• Work required:
Produce a faithful copy of every record below, without the pictures.
== Extracted records
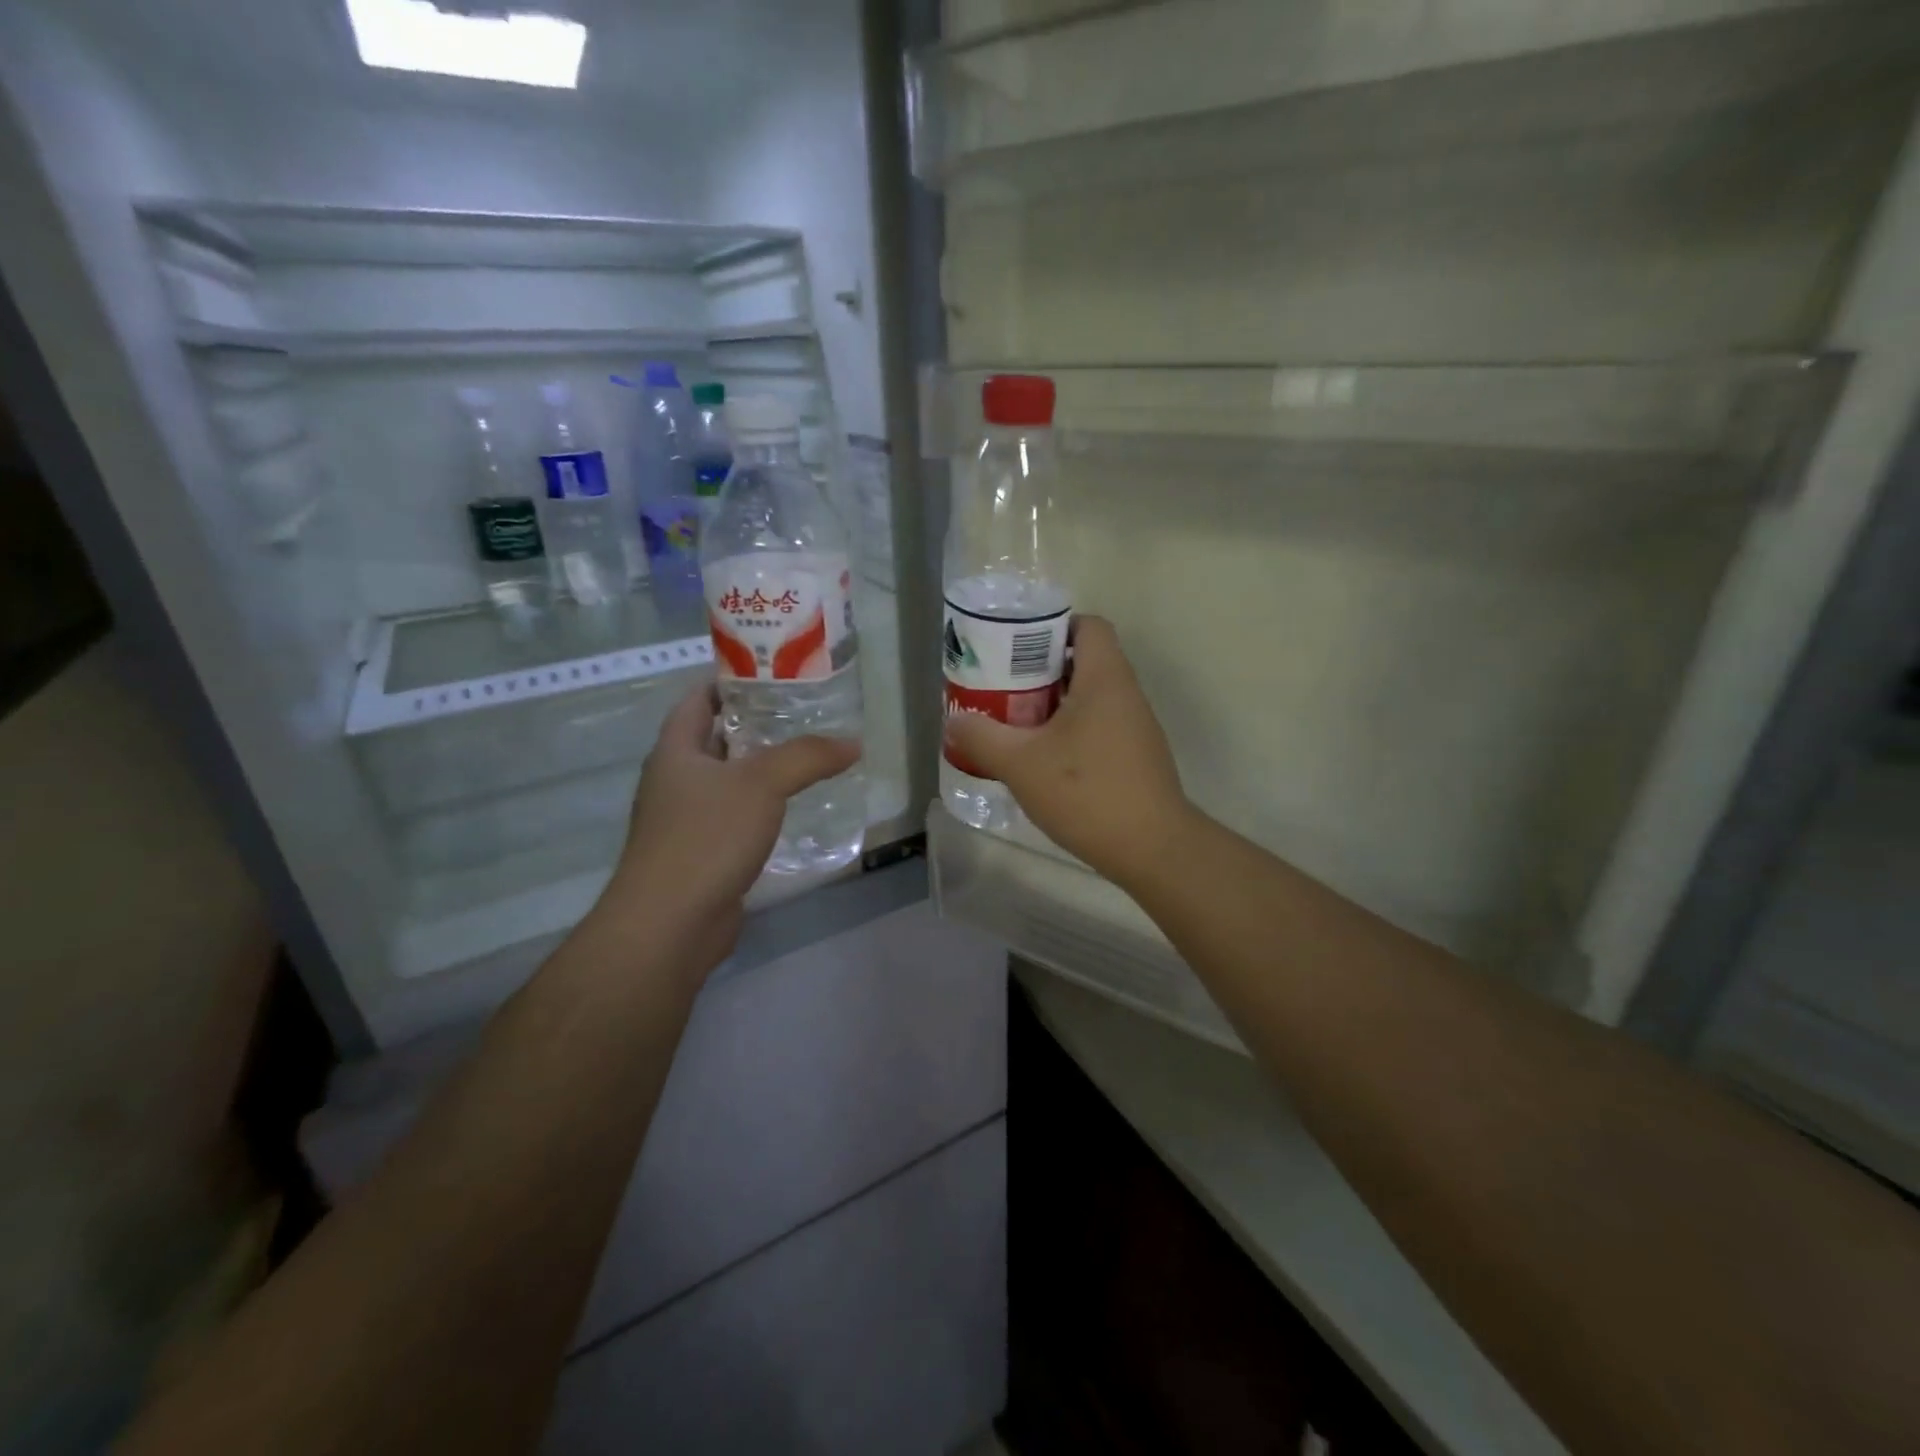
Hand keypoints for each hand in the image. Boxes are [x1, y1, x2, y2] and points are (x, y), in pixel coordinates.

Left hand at [607, 681, 860, 965]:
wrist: (670, 924)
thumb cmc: (706, 838)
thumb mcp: (762, 783)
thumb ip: (808, 756)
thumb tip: (853, 743)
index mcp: (675, 751)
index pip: (697, 699)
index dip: (729, 681)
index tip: (772, 673)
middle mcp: (675, 781)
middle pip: (716, 739)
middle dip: (756, 724)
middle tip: (805, 713)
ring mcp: (685, 821)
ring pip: (729, 781)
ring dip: (762, 769)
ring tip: (810, 756)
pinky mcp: (702, 855)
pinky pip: (735, 818)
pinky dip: (762, 808)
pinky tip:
====
• Written reply:
Hand keypoints for each hand in the image. Boxes are [x1, y1, x2, y2] and points are (x, y), in pixel coordinates.

Left hand at [607, 681, 860, 965]:
wrist: (670, 924)
thumb cmc: (706, 838)
thumb mcp: (762, 783)
thumb ip: (808, 756)
thumb tip: (853, 743)
index mcp: (675, 751)
index pip: (697, 699)
index dip: (729, 681)
index tip: (772, 673)
middle mcp: (675, 781)
middle pip: (716, 739)
middle dip: (756, 724)
middle tip: (805, 713)
ring mcp: (685, 821)
ring pip: (729, 781)
ring dip: (762, 769)
ring tip: (810, 756)
pinky mcp: (702, 855)
pinky pip: (735, 818)
pinky dip: (762, 808)
pinky tip:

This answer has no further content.